3 Marzo 2019 @ 12:31 - Magazine

Brasile e India: due paesi su cui investire

Brasile e India sono due dei Paesi in via di sviluppo che negli ultimi anni stanno attraversando una fase di espansione economica e produttiva senza limiti.

Questi due PVS, come vengono definiti, fanno parte dei cosiddetti BRICS, acronimo che include i 5 Paesi in via di sviluppo più forti: Brasile, Russia, India, Cina e Sudafrica.

In particolare, Brasile e India sono osservati speciali per le loro ricchezze e l’economia emergente che un giorno sarà una vera e propria potenza a livello internazionale.

La Cina, nonostante sia presente nel gruppo, può dichiarare conclusa la sua fase più ricca e forte, durante la quale è penetrata nel mercato creando affari per miliardi e miliardi di dollari.

Godendo, comunque sia, di un’economia forte, è costretta a cedere il posto ai Paesi su cui le grandi società stanno puntando, per una serie di fattori che porteranno benefici a entrambe le parti.

La fase economica più produttiva di Brasile e India, iniziata nel 1989 con il crollo del Muro di Berlino, è data da alcuni fattori che non si ritrovano nei Paesi dell’OCSE, ovvero quelli con un’economia avanzata e pienamente industrializzati.

Dagli anni ’90, dunque, si è aperta una nuova via per il mercato globale, che ha investito quei Paesi “poveri” ma con molti input che aspettavano solo di essere attivati.

Tra questi, l’estensione del territorio e la popolazione, che si concentra soprattutto nelle aree urbane dove l’industrializzazione è maggiore.
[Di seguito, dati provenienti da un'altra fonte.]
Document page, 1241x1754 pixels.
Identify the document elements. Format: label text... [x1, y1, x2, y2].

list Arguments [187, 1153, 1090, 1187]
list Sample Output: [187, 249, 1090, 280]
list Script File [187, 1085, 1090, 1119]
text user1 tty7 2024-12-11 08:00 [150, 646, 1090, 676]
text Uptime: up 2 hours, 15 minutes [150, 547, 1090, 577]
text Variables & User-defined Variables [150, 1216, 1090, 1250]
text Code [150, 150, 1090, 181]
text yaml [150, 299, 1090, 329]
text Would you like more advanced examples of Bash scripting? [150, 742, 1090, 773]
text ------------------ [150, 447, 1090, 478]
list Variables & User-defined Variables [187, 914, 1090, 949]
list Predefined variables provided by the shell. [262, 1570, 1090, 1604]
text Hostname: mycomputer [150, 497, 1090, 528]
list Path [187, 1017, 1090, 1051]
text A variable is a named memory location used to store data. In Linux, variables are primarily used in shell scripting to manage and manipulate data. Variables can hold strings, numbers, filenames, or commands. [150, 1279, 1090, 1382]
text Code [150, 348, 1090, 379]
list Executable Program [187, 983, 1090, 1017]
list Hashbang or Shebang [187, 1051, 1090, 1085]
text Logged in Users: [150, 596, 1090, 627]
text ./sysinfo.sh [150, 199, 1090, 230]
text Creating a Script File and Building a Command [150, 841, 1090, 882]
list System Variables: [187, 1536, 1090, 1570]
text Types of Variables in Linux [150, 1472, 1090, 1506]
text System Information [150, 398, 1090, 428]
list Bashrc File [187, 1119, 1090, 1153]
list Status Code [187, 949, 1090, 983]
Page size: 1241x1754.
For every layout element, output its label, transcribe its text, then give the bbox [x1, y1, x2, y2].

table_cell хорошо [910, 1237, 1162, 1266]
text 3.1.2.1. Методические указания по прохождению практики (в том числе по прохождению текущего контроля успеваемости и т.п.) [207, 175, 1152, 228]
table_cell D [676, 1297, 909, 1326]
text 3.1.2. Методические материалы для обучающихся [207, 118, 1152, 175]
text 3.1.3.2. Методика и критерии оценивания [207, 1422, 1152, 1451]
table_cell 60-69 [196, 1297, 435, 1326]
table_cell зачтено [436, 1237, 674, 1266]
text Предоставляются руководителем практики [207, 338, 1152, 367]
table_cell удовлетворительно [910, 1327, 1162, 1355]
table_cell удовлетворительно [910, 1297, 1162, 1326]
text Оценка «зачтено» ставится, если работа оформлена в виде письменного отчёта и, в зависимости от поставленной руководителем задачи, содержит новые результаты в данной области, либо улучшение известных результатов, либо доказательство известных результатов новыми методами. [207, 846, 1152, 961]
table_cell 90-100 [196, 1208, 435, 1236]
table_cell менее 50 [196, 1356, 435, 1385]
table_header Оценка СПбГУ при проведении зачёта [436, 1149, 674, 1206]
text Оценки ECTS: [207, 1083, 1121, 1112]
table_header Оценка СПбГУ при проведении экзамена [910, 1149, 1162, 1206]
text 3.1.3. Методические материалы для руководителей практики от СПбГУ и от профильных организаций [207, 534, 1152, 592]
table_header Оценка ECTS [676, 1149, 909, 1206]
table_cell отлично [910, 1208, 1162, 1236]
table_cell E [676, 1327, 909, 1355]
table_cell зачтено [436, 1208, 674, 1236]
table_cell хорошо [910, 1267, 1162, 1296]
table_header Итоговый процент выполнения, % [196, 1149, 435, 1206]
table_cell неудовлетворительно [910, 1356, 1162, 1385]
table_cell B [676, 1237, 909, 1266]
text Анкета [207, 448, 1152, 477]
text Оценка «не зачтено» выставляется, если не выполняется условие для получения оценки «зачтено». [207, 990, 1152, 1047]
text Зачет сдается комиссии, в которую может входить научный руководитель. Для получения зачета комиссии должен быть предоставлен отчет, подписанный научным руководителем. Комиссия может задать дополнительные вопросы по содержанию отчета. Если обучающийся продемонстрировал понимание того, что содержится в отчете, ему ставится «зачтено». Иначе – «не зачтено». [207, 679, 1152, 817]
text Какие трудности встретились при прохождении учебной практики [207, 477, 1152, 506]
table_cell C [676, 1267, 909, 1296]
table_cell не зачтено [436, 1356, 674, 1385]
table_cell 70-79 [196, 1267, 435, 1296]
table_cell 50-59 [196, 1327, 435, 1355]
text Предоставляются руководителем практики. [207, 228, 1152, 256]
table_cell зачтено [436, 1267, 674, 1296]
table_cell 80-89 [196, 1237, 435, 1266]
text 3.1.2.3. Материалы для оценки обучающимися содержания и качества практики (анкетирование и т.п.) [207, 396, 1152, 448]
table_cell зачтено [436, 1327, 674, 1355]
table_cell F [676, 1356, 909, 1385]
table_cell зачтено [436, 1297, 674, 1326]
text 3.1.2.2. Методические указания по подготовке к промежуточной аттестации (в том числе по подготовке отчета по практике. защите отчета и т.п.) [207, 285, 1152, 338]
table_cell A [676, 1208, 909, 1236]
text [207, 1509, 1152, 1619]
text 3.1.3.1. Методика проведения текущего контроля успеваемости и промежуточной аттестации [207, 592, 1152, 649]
Se il Brasile ha accolto in particolare il settore automobilistico, l’India è stata scelta dalle società di farmaci, creando un polo per il settore farmaceutico.

L’estrema povertà della popolazione e l’aspirazione dello Stato a ricevere grosse entrate dalle società occidentali ha portato i due paesi PVS ad accogliere investitori stranieri, attirati anche dai piani di industrializzazione applicati.

Inoltre, il mancato controllo sull’inquinamento, contribuisce a produrre senza rispettare le regole imposte ai Paesi sviluppati.

Una strategia, quindi, per ampliare il proprio mercato.

L’apertura di una sede in questi Paesi comporta spese mantenute, benefit e la conoscenza di nuovi partner aziendali, con i quali avviare un nuovo progetto economico.

Mantenendo il controllo centrale nel Paese di origine, si possono aprire sedi distaccate in Brasile o India, o negli altri Stati che comprendono i BRICS, estendendo il proprio business a un mondo ancora inesplorato, con culture “nuove” e giovani, sfruttandole come avvenuto per il polo asiatico.

Sebbene l’economia cinese non sia ancora arrivata alla sua fine, si sta notando un calo continuo, mentre i PVS scalano lentamente la vetta, spinte dagli investitori che lì aprono fabbriche e sedi di controllo, aumentando sia il proprio business che l’economia del Paese ospitante.